/---

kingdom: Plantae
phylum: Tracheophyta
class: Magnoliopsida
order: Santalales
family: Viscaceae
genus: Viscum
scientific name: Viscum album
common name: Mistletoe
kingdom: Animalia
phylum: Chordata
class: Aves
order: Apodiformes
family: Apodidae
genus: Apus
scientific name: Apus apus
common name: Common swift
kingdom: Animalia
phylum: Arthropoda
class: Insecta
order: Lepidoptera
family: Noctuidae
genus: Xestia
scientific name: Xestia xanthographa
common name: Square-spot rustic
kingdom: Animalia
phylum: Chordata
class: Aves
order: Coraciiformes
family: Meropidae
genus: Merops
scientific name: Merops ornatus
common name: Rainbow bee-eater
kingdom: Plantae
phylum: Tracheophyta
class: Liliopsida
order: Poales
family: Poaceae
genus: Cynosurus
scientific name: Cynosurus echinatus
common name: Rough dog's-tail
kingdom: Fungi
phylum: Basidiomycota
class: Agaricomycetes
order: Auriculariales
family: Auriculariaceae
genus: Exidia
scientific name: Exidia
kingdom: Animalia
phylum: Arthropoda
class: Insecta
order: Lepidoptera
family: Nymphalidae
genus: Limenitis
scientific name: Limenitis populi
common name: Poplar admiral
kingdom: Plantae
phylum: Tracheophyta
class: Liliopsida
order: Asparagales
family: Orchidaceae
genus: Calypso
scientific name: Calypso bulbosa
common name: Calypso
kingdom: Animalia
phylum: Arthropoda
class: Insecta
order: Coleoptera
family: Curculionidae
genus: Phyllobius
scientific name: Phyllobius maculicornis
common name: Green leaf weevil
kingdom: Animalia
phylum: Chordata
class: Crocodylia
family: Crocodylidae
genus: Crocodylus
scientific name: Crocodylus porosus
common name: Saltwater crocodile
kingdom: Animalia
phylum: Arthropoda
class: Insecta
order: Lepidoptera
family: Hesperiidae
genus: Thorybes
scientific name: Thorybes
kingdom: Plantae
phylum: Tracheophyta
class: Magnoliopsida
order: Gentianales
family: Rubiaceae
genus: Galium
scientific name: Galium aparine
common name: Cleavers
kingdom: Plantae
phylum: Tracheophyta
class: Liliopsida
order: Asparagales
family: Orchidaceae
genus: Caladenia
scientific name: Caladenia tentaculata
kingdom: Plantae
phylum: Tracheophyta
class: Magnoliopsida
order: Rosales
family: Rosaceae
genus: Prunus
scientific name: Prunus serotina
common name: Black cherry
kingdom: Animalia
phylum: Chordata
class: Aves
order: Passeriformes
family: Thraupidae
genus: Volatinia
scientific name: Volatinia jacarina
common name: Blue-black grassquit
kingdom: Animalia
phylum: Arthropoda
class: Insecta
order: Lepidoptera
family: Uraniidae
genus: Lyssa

\---

▸ **INSTRUCTIONS FOR THE TASK**
Repeat word for word the lines of the records that begin at the line containing "scientific name: Xestia xanthographa" and stop after the line containing "family: Poaceae".

▸ **OUTPUT OF THE EXERCISE**
scientific name: Xestia xanthographa
common name: Square-spot rustic
kingdom: Animalia
phylum: Chordata
class: Aves
order: Coraciiformes
family: Meropidae
genus: Merops
scientific name: Merops ornatus
common name: Rainbow bee-eater
kingdom: Plantae
phylum: Tracheophyta
class: Liliopsida
order: Poales
family: Poaceae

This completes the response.